湯川宣夫社長(左)と磯川泰祐海外事業部長
湯川宣夫社長(左)と磯川泰祐海外事業部長

 2023年は新型コロナウイルスからの経済回復に湧いた。日本でも5類移行により経済活動が本格的に再開された。

 中古タイヤの輸出事情はどうなのか。財務省貿易統計をみると、21年は金額ベースで累計96億円となり、17年以来4年ぶりに100億円割れとなった。しかし、22年に129億円をつけると、23年には160億円と、00年以降で最高の上げ幅をつけた。24年も11月までで148億円となり、金額だけをみれば好調を維持しているようだ。

 それでも「低調だった」と評するのは台タイヤや中古タイヤ輸出を事業とする老舗の貿易商社、朝日洋行(本社・東京都豊島区)の湯川宣夫社長だ。実は24年は、複数のネガティブ要因が顕在化した「内憂外患」の1年だったと指摘する。

 最大のマイナスは北米需要の停滞。このエリアでは特にトラック・バス用の幅275ミリメートルの中古タイヤが「入れ食い状態」と表現されるほどに需要があった。しかし、夏場過ぎあたりから停滞し始めたという。

 湯川社長によれば「ベトナムやインド、カナダ、中継地のオーストラリアから安価なタイヤが大量に流入してきた」という。さらに「あるリトレッダーの話」として、中国メーカーのタイヤがベトナムやカンボジアで製造されて北米に輸出されていると言われる。このようなことが、日本国内の中古タイヤ輸出事業者にとってもネガティブ要因となって表れた。

 米国のリトレッドタイヤ事業者の動きにも変化がみられるという。これまで日本から多くの中古タイヤを仕入れていた米独立系大手の事業者が、「24年後半から日本からタイヤを輸入する動きが見られなくなった」。より安価なタイヤに切り替えた可能性もあるが、湯川社長はこうした動きについて「構造変化が起きているのかもしれない」と注視する。
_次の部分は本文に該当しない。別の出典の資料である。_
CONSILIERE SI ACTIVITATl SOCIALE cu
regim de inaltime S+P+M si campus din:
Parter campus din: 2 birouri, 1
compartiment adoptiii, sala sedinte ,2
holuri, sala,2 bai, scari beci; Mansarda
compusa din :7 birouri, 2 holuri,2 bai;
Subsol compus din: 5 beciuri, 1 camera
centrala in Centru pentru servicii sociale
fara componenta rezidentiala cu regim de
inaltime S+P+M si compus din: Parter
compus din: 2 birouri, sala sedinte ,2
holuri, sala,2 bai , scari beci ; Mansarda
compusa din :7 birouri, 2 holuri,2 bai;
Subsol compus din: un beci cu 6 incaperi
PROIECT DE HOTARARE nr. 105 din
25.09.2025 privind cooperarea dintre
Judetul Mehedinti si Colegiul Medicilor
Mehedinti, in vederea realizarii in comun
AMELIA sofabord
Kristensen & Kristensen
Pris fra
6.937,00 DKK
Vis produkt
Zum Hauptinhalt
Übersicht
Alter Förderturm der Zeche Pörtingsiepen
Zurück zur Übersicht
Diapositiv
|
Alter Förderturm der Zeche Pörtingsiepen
 不安定な国際情勢を背景とした海上運賃の値上がりも足かせだ。23年10月にパレスチナ・ハマスによってイスラエルが襲撃され、イスラエルがこれに報復でガザ地区に侵攻。中東情勢は急速に悪化した。イスラム武装組織がさらなる報復として紅海を航行する商用船を襲撃する事態が繰り返された。

 これにより、船は迂回を余儀なくされ運賃が上昇。さらに同時期にパナマ運河では水位低下に見舞われ、こちらでも迂回を余儀なくされた。中古タイヤ輸出業者にとって最大コストである海上運賃の高騰は死活問題になりかねない。
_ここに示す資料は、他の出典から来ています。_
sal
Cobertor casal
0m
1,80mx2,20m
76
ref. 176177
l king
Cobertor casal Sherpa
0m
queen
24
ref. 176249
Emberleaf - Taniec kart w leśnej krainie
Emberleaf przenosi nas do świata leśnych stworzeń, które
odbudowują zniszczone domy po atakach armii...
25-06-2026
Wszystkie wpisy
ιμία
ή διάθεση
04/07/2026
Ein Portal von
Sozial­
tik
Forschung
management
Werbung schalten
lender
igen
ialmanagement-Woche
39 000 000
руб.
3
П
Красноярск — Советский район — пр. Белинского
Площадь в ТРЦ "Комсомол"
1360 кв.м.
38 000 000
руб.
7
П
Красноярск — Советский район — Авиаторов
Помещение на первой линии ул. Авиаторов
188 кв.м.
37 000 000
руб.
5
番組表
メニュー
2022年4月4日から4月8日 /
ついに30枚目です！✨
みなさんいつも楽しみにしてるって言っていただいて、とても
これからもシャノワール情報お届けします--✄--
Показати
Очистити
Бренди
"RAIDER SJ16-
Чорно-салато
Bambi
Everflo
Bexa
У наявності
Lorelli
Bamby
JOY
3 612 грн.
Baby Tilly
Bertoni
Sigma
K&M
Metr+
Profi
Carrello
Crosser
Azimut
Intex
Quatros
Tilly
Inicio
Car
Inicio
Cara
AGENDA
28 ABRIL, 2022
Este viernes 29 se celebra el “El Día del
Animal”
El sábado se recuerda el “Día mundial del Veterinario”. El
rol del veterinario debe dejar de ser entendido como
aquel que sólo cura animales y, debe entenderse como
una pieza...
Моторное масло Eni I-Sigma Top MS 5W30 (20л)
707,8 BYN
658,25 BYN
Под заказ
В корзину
 調達環境もかんばしくない。タイヤ各社は原材料の値上がりを理由にタイヤ価格を軒並み値上げした。それによりこれまで有価で調達できていたものが、カーカスの状態が限界になるまで使用され廃棄になるケースが増えた。バスやトラック事業者も従来、走行距離を基準にタイヤを交換していたが、最近では廃棄となるまで履きつぶすケースが増えている。

 

 南米にも「中国の影」

 輸出先開拓で活路拓く

 

 安価なタイヤの流入による市況の悪化は北米に限らない。南米でも同じ状況に陥りつつある。
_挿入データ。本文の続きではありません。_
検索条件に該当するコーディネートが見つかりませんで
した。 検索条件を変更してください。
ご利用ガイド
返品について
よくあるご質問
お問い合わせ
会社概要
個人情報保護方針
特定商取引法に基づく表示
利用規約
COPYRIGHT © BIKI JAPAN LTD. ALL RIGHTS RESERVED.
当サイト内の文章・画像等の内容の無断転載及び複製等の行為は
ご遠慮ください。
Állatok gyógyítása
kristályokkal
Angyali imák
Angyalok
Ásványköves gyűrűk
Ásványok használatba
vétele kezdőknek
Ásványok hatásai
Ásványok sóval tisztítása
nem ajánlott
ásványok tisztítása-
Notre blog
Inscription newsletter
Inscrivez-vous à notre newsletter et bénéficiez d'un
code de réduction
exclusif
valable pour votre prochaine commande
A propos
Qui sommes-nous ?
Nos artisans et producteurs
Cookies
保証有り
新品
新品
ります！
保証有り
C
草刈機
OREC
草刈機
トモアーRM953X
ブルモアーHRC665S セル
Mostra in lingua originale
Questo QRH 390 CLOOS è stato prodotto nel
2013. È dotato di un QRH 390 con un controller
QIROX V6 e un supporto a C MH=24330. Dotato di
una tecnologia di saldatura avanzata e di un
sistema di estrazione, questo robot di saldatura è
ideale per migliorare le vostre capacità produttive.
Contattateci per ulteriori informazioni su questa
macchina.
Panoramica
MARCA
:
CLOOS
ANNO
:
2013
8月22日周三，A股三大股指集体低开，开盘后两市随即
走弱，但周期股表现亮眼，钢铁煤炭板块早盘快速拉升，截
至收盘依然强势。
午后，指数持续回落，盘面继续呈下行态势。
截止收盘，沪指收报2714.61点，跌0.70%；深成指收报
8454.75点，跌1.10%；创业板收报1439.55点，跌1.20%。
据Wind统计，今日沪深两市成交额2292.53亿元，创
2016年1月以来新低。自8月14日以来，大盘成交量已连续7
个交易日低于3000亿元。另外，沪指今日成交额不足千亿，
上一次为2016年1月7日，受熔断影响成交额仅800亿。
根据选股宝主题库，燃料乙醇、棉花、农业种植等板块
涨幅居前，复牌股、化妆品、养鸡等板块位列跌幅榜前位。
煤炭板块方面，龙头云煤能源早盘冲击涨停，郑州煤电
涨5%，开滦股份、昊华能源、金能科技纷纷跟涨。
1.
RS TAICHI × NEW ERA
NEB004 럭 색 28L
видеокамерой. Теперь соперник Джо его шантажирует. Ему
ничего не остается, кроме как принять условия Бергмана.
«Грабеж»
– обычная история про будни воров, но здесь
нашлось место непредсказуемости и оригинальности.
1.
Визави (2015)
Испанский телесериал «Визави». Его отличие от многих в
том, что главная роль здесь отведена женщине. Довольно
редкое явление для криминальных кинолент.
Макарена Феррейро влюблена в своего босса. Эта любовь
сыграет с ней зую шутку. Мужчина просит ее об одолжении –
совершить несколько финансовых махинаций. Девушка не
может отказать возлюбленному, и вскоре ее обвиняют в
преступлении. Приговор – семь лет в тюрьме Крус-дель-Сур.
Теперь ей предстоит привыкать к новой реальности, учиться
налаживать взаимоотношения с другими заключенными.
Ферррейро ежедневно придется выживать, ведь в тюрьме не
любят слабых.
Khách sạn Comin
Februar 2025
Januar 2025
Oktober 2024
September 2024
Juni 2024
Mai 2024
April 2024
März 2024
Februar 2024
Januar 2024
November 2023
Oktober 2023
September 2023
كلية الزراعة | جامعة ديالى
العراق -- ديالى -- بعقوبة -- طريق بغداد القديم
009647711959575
 日本の中古タイヤは韓国経由で南米に輸出されることが多い。品質の良さから南米ユーザーからの支持が厚く、韓国タイヤメーカーのものよりも日本製が好まれてきたという背景がある。しかし24年は「例年の7割ほど」にとどまった。

 そこにみえ隠れするのは、「中国の影」だ。中国の新品タイヤが南米に輸出されるようになり、韓国から南米への輸出が影響を受けているという。

 南米から振り替える先になっているのが、マレーシアだ。この国は輸出の経由地にもなるが、国内のマーケットの規模も大きいことから有力な輸出先となる。それでも需要は有限であり、マレーシアに一本足で頼ることはできない。

 そこで朝日洋行が活路を拓く戦略として取り組むのが、中東やアフリカやモンゴルの事業者との関係構築だ。これらの国への輸出は、現地バイヤーが来日し検品などを自分でこなしてしまっており、国内商社にとっては実入りが少ないのが実情だ。

 朝日洋行はこのような地域に商社として食い込もうと取り組みを強める。なかでも今、熱いまなざしを向けるのがUAEドバイ。ここで24年12月にクルマ関係の展示会が開催された。

 ドバイはアラビア半島の沿岸に位置し、ペルシャ湾をはさんでイランと隣接する。「アフリカ市場への入口」とも評される地域だ。湯川社長によれば、ドバイ周辺にはタイヤ事業者が軒を連ねており、そこにはアフリカの業者が数多く往来しているという。

 北米や南米の需要が不振となるなかで、さらなる成長のために欠かせないのが新たな販路の開拓。ドバイの展示会には多くのアフリカ系の業者が来場することを見込み、取引のある韓国企業の出展スペースの一部を使用して展示ブースを出展した。

 「当社としては従来の輸出先を維持するとともに、新しい販路を開拓しないといけない」と湯川社長は強調する。現地の業者が来日して自前でタイヤ買い付けをこなすなかに、商社として食い込む機会をうかがう。

 25年は低調だった24年の反動を期待し回復基調を見込む。輸出が減ったことから現地は在庫不足になる可能性が高いとも指摘される。実際、24年後半から従来のピークを過ぎても注文が入るようになっているそうだ。朝日洋行はこの追い風に乗りながら、新エリアへの販路開拓を模索し、ビジネスの地盤をより強固なものにしていく構えだ。